Trofi Blog Post: Honey – Food that actually heals your body

People like to talk about the value of honey as a “superfood” – in fact, it’s one of their favourite topics. I get questions about honey’s nutritional value and health benefits all the time.


Sometimes, in such discussions, I like to bring up the healing properties of honey, just to see people’s surprised faces, staring in awe in light of this new piece of information.


Indeed, honey is not just one of the few natural sweeteners available. It’s not just good for your health. It’s also among the best wound healers that can be found in nature.


The oldest medicine


If you do a bit of research, you will easily come across evidence that the medicinal importance of honey has been documented in the world’s oldest medical literatures.


The ancient Chinese, Egyptians, Greeks, Assyrian and Romans, for example, used different types of honey to treat wounds and intestinal diseases.


We now know that this is not just a superstition or based on speculation.


Fast-forward to 2007, when the US Food and Drug Administration (FDA) approves the first honey-related wound product—a sterile wound dressing, impregnated with 95% honey and 5% sodium alginate (a gelling agent, extracted from seaweed). It was approved in the United States for use in minor traumatic or surgical cuts and burns, and on select ulcers.


Various honey-based dressings, gels and ointments have been produced since.


How wounds are healed


The wound-healing ability of honey is attributed to a number of factors:


  • It has a proven antibacterial activity, which means that it helps speed up the growth of new tissue
  • It keeps the wound moist
  • Its high viscosity (high resistance to flow) protects against infection


When honey is applied directly on wounds it rapidly clears infection, and that’s why it can help heal wounds that may not respond well to conventional therapies, such as antibiotics and antiseptics.


A little bit of history


Interesting fact, that came up while I was researching for this article:


Ancient Greek philosophers had a hard time defining the difference between the terms “food” and “drug”. Many of them avoided even attempting to come up with a definition altogether. They found that the boundary between the two concepts was blurred.


It’s funny how this ties in with our perception of honey as both a food and a medicine, which has been quite prevalent throughout the history of the human race.
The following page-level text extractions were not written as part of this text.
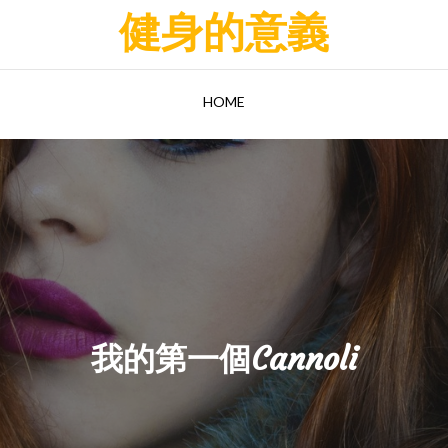
健身的意義
HOME
我的第一個Cannoli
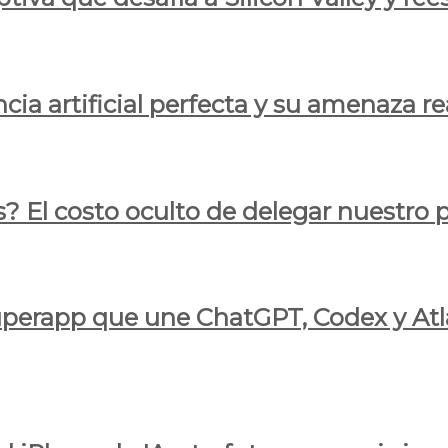
cia artificial perfecta y su amenaza re
s? El costo oculto de delegar nuestro
 superapp que une ChatGPT, Codex y At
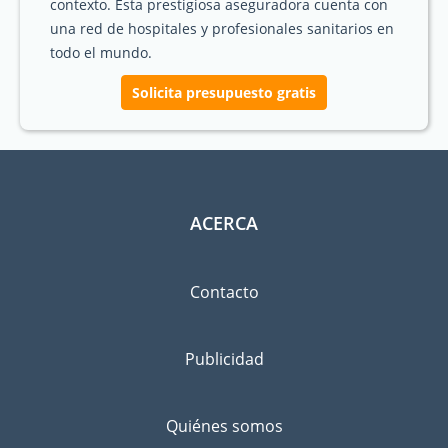
contexto. Esta prestigiosa aseguradora cuenta con
una red de hospitales y profesionales sanitarios en
todo el mundo.
Solicita presupuesto gratis
ACERCA
Contacto
Publicidad
Quiénes somos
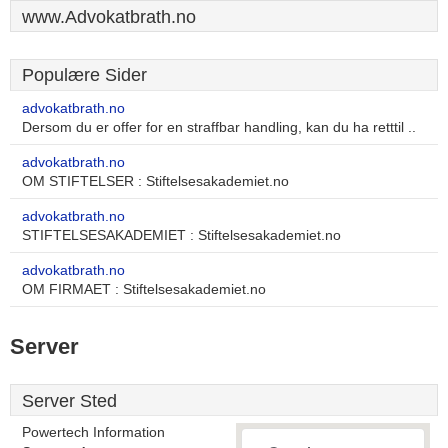
www.Advokatbrath.no
Populære Sider
advokatbrath.no
Dersom du er offer for en straffbar handling, kan du ha retttil ..
advokatbrath.no
OM STIFTELSER : Stiftelsesakademiet.no
advokatbrath.no
STIFTELSESAKADEMIET : Stiftelsesakademiet.no
advokatbrath.no
OM FIRMAET : Stiftelsesakademiet.no
Server
Server Sted
Powertech Information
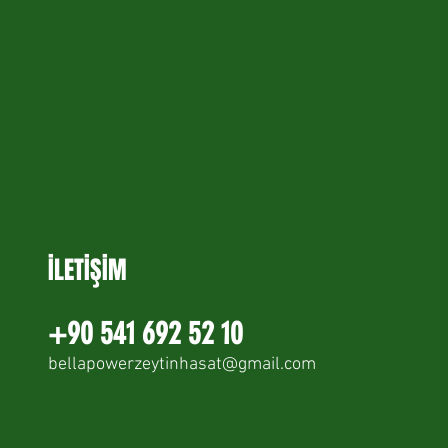
İLETİŞİM
+90 541 692 52 10
bellapowerzeytinhasat@gmail.com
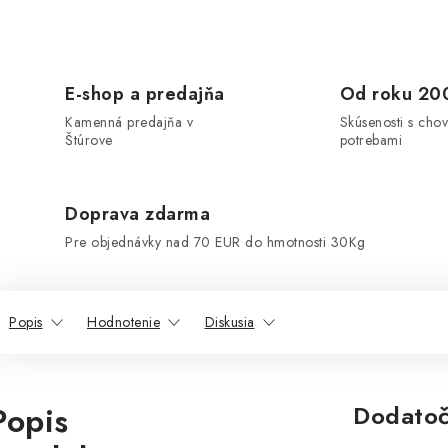
E-shop a predajňa
Od roku 20
Kamenná predajňa v
Skúsenosti s chov
Štúrove
potrebami
Doprava zdarma
Pre objednávky nad 70 EUR do hmotnosti 30Kg
Popis
Hodnotenie
Diskusia
Popis
Dodatoč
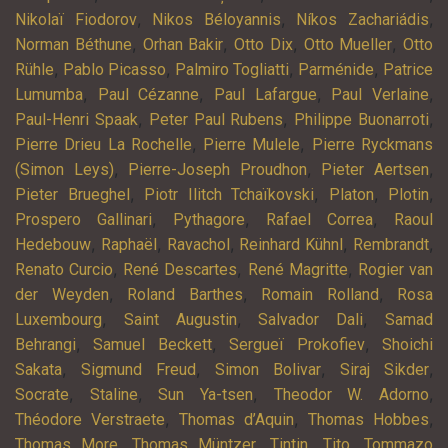
,
,
,
Nikolaï Fiodorov
Nikos Béloyannis
Níkos Zachariádis
,
,
,
,
Norman Béthune
Orhan Bakir
Otto Dix
Otto Mueller
Otto
,
,
,
,
Rühle
Pablo Picasso
Palmiro Togliatti
Parménide
Patrice
,
,
,
,
Lumumba
Paul Cézanne
Paul Lafargue
Paul Verlaine
,
,
,
Paul-Henri Spaak
Peter Paul Rubens
Philippe Buonarroti
,
,
Pierre Drieu La Rochelle
Pierre Mulele
Pierre Ryckmans
,
,
,
(Simon Leys)
Pierre-Joseph Proudhon
Pieter Aertsen
,
,
,
,
Pieter Brueghel
Piotr Ilitch Tchaïkovski
Platon
Plotin
,
,
,
Prospero Gallinari
Pythagore
Rafael Correa
Raoul
,
,
,
,
,
Hedebouw
Raphaël
Ravachol
Reinhard Kühnl
Rembrandt
,
,
,
Renato Curcio
René Descartes
René Magritte
Rogier van
,
,
,
der Weyden
Roland Barthes
Romain Rolland
Rosa
,
,
,
Luxembourg
Saint Augustin
Salvador Dali
Samad
,
,
,
Behrangi
Samuel Beckett
Sergueï Prokofiev
Shoichi
,
,
,
,
Sakata
Sigmund Freud
Simon Bolivar
Siraj Sikder
,
,
,
,
Socrate
Staline
Sun Ya-tsen
Theodor W. Adorno
,
,
,
Théodore Verstraete
Thomas d’Aquin
Thomas Hobbes
,
,
,
,
Thomas More
Thomas Müntzer
Tintin
Tito
Tommazo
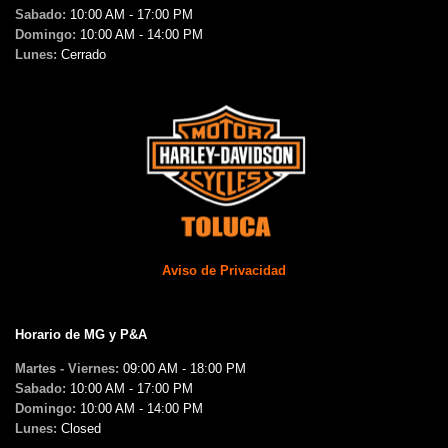
Sabado:
10:00 AM - 17:00 PM
Domingo:
10:00 AM - 14:00 PM
Lunes:
Cerrado
Aviso de Privacidad
Horario de MG y P&A
Martes - Viernes:
09:00 AM - 18:00 PM
Sabado:
10:00 AM - 17:00 PM
Domingo:
10:00 AM - 14:00 PM
Lunes:
Closed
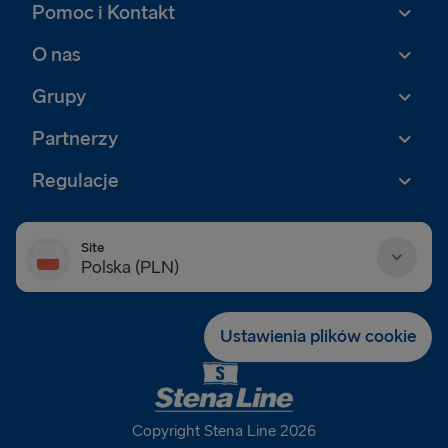
Pomoc i Kontakt
O nas
Grupy
Partnerzy
Regulacje
Site
Polska (PLN)
Danmark (DKK)
Ustawienia plików cookie
Deutschland (EUR)
Eesti (EUR)
Copyright Stena Line 2026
Before we had any scientific proof, we were after honey because it’s sweet and tasty, and as a result we unknowingly reaped its therapeutic benefits. Instinctively, we knew it was good for our body ever since the Stone Age, when honey was the only available natural sweetener.
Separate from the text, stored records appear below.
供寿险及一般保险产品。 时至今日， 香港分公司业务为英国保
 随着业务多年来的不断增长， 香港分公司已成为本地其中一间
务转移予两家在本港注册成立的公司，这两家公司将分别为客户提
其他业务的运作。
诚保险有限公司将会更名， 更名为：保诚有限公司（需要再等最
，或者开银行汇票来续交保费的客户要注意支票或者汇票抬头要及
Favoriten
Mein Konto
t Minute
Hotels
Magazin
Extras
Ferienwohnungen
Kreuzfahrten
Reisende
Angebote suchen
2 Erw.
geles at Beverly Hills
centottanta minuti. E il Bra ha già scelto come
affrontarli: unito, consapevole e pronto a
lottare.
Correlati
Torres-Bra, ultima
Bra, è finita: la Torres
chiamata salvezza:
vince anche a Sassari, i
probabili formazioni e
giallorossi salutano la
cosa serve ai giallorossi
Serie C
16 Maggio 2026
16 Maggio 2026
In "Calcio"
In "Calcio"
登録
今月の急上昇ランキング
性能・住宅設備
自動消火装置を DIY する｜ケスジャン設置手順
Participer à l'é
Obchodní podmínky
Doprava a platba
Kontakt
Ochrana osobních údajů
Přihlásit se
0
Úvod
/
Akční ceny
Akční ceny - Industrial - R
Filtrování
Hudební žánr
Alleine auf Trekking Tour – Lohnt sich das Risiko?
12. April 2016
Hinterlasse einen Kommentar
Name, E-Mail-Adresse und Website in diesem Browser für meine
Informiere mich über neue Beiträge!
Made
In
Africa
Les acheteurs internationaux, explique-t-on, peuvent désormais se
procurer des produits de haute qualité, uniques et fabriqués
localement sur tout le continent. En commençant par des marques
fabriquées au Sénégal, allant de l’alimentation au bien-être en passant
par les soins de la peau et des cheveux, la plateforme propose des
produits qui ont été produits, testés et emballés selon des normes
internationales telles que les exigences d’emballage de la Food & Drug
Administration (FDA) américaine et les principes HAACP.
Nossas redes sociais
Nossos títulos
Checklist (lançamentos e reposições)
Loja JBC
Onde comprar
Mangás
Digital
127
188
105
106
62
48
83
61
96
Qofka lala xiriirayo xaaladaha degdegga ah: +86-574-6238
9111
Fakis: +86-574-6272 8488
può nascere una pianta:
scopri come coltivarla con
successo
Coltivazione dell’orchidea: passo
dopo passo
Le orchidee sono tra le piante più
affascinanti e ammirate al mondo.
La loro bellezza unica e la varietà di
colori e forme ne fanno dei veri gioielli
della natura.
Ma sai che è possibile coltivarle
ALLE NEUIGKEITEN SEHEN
Since the first written reference to honey by Sumerians, around 2100–2000 BC, where it is mentioned as a drug and an ointment, significant scientific discoveries on its therapeutic properties have been made.


The first to document honey’s anti-microbial properties was B.A. Van Ketel, a Dutch scientist, back in 1892.


Extensive research has been carried out ever since, that confirms its value in treating infected wounds.


What the future holds


To me it’s quite impressive how, in most ancient cultures, honey has been used for both nutritional and medical purposes. Centuries later, after countless scientific discoveries to back this up, its role in our overall well-being seems to be more important than ever.


We now know that honey is (among other things) an antioxidant, it can be used to help protect our heart and liver, and is reported to have anti-inflammatory and anti-cancer activities against breast, cervical and prostate cancers.


With the increasing rise of antibiotic resistant microbes in recent years, which make wound infections harder to heal, the medical community is now focusing even more on alternative ways that can help treat wounds, including honey.


I always think about honey as a somewhat miraculous food, that will keep surprising us, constantly proving its invaluable contribution to our health. In my mind, its role as a healing agent could be just a tiny sample of more unique properties that are yet to be discovered.